* [PROBLEM REQUIREMENTS]
Line by line, transcribe the data below exactly and pass over the images.

* [GIVEN MATERIAL]
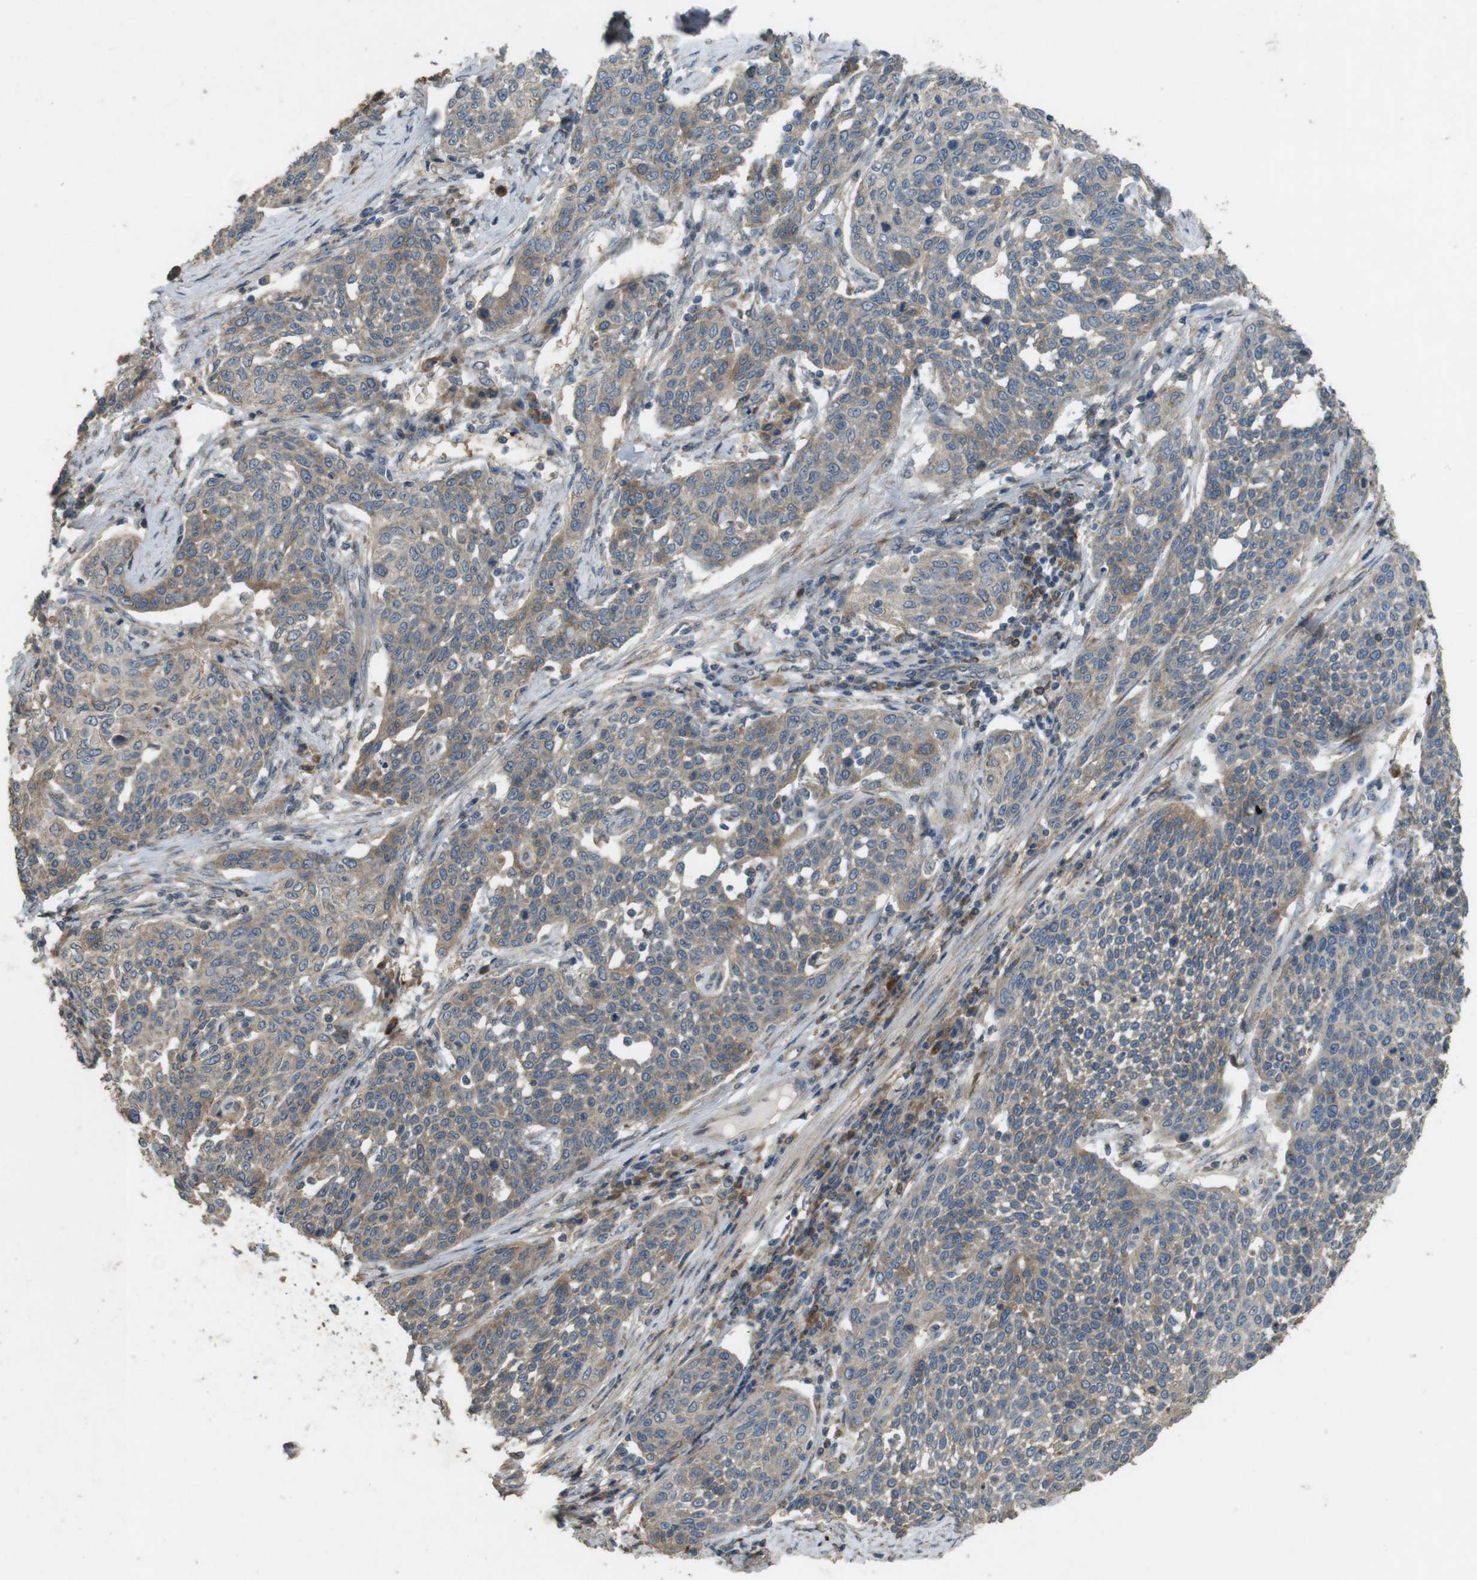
{"staining": {"intensity": "moderate", "quantity": ">75%", "location": "cytoplasmic/membranous"}, "tissue": "cervical cancer", "cell_type": "Tumor cells", "image_type": "cancer", "snomed": [{"axis": "morphology", "description": "Squamous cell carcinoma, NOS"}, {"axis": "topography", "description": "Cervix"}], "caption": "This histopathology image displays IHC staining of human cervical cancer (squamous cell carcinoma), with medium moderate cytoplasmic/membranous expression in about >75% of tumor cells.", "gene": "ARHGAP24", "patient": {"sex": "female", "age": 34}}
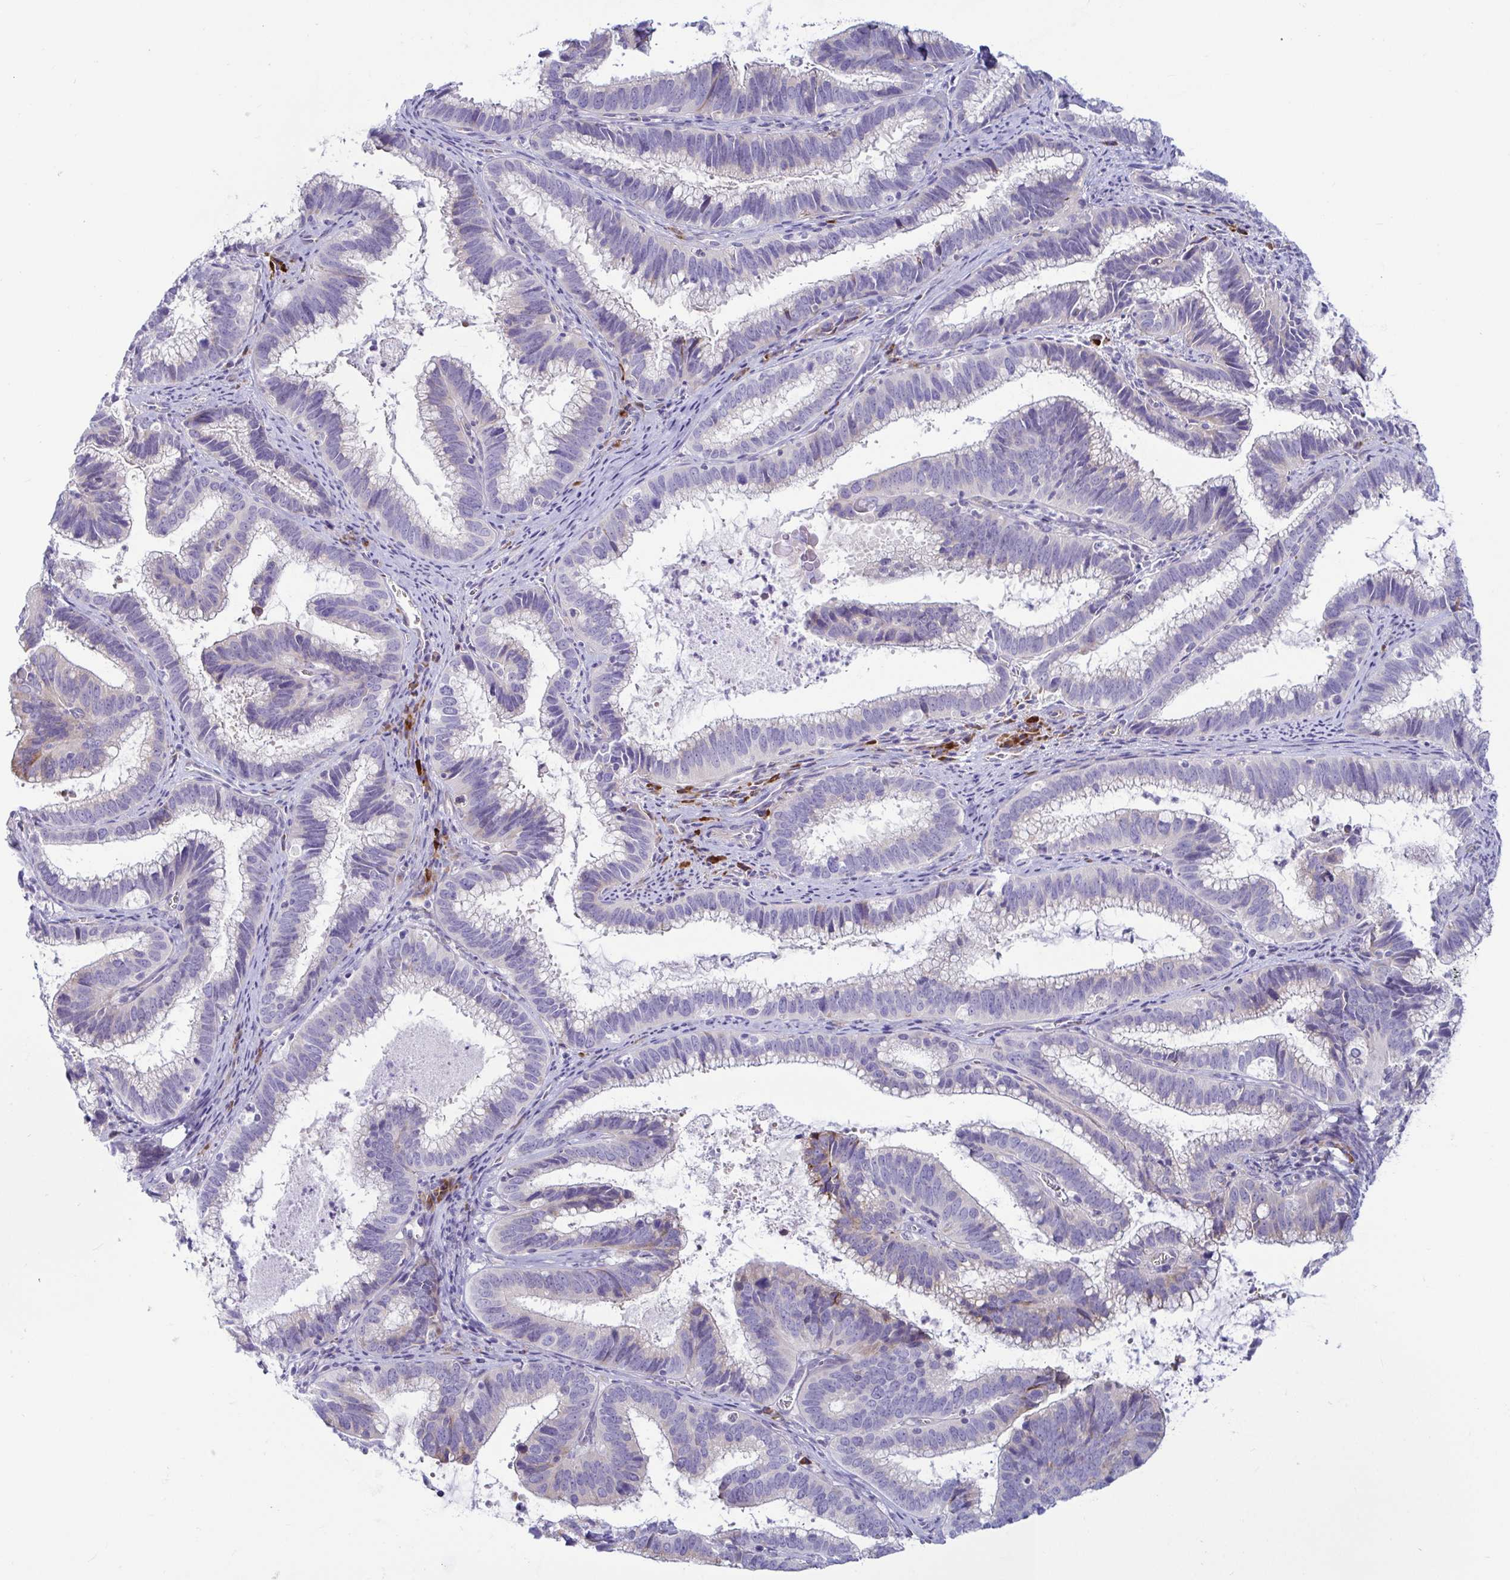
{"staining": {"intensity": "weak", "quantity": "<25%", "location": "cytoplasmic/membranous"}, "tissue": "cervical cancer", "cell_type": "Tumor cells", "image_type": "cancer", "snomed": [{"axis": "morphology", "description": "Adenocarcinoma, NOS"}, {"axis": "topography", "description": "Cervix"}], "caption": "IHC histopathology image of neoplastic tissue: cervical cancer stained with DAB (3,3'-diaminobenzidine) exhibits no significant protein expression in tumor cells.", "gene": "TFPI2", "patient": {"sex": "female", "age": 61}}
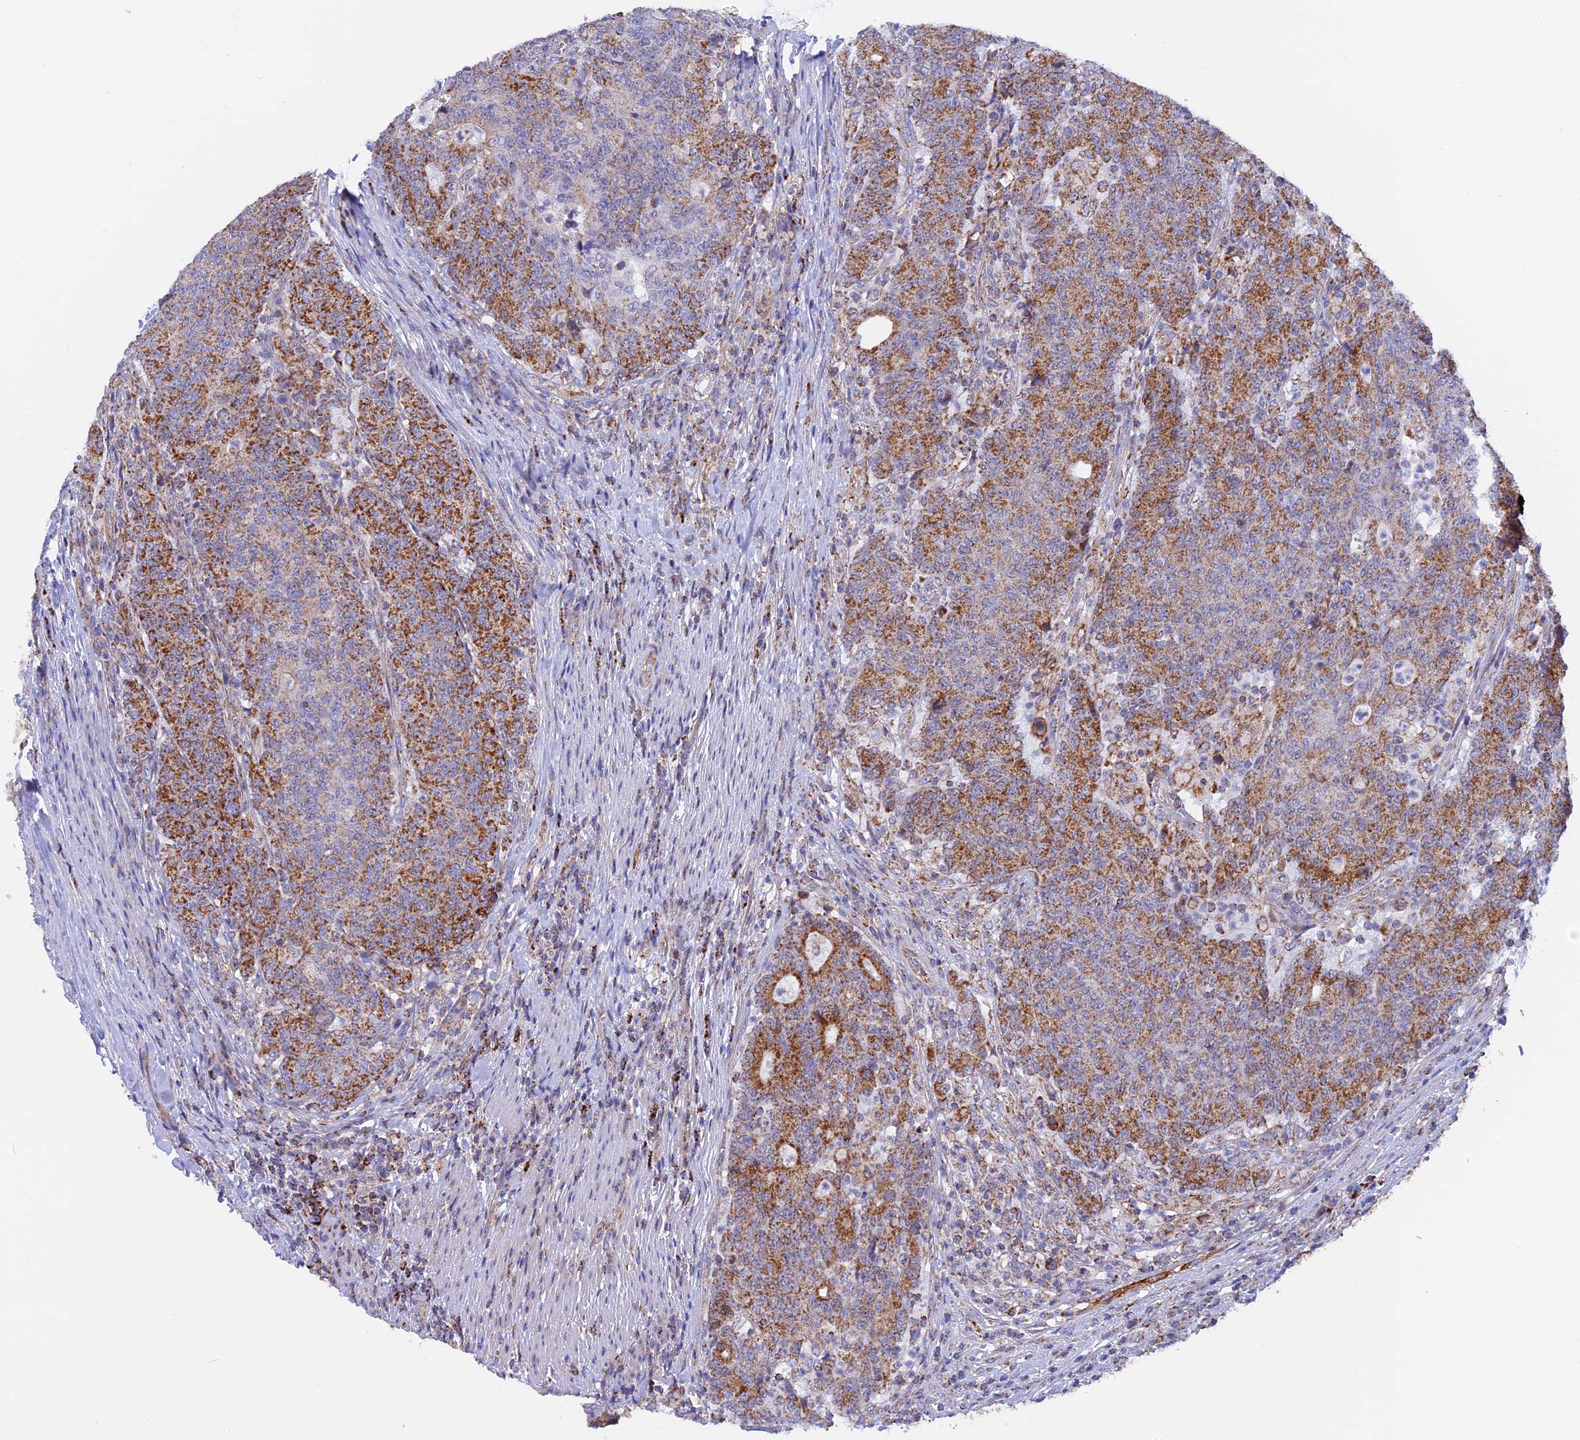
{"staining": {"intensity": "strong", "quantity": "25%-75%", "location": "cytoplasmic/membranous"}, "tissue": "colorectal cancer", "cell_type": "Tumor cells", "image_type": "cancer", "snomed": [{"axis": "morphology", "description": "Adenocarcinoma, NOS"}, {"axis": "topography", "description": "Colon"}], "caption": "Colorectal cancer (adenocarcinoma) stained for a protein (brown) demonstrates strong cytoplasmic/membranous positive expression in approximately 25%-75% of tumor cells.", "gene": "GCDH", "patient": {"sex": "female", "age": 75}}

* [ANSWER FOR THIS EXERCISE]
{"staining": {"intensity": "moderate", "quantity": ">75%", "location": "cytoplasmic/membranous"}, "tissue": "cervical cancer", "cell_type": "Tumor cells", "image_type": "cancer", "snomed": [{"axis": "morphology", "description": "Squamous cell carcinoma, NOS"}, {"axis": "topography", "description": "Cervix"}], "caption": "This histopathology image displays IHC staining of human cervical cancer (squamous cell carcinoma), with medium moderate cytoplasmic/membranous expression in about >75% of tumor cells.", "gene": "ARHGAP24", "patient": {"sex": "female", "age": 34}}
{"staining": {"intensity": "weak", "quantity": "<25%", "location": "cytoplasmic/membranous"}, "tissue": "cervical cancer", "cell_type": "Tumor cells", "image_type": "cancer", "snomed": [{"axis": "morphology", "description": "Adenocarcinoma, NOS"}, {"axis": "topography", "description": "Cervix"}], "caption": "IHC histopathology image of neoplastic tissue: cervical cancer stained with DAB (3,3'-diaminobenzidine) exhibits no significant protein expression in tumor cells.", "gene": "TFPI2", "patient": {"sex": "female", "age": 61}}
{"staining": {"intensity": "strong", "quantity": "25%-75%", "location": "cytoplasmic/membranous"}, "tissue": "colorectal cancer", "cell_type": "Tumor cells", "image_type": "cancer", "snomed": [{"axis": "morphology", "description": "Adenocarcinoma, NOS"}, {"axis": "topography", "description": "Colon"}], "caption": "Colorectal cancer (adenocarcinoma) stained for a protein (brown) demonstrates strong cytoplasmic/membranous positive expression in approximately 25%-75% of tumor cells.", "gene": "GCDH", "patient": {"sex": "female", "age": 75}}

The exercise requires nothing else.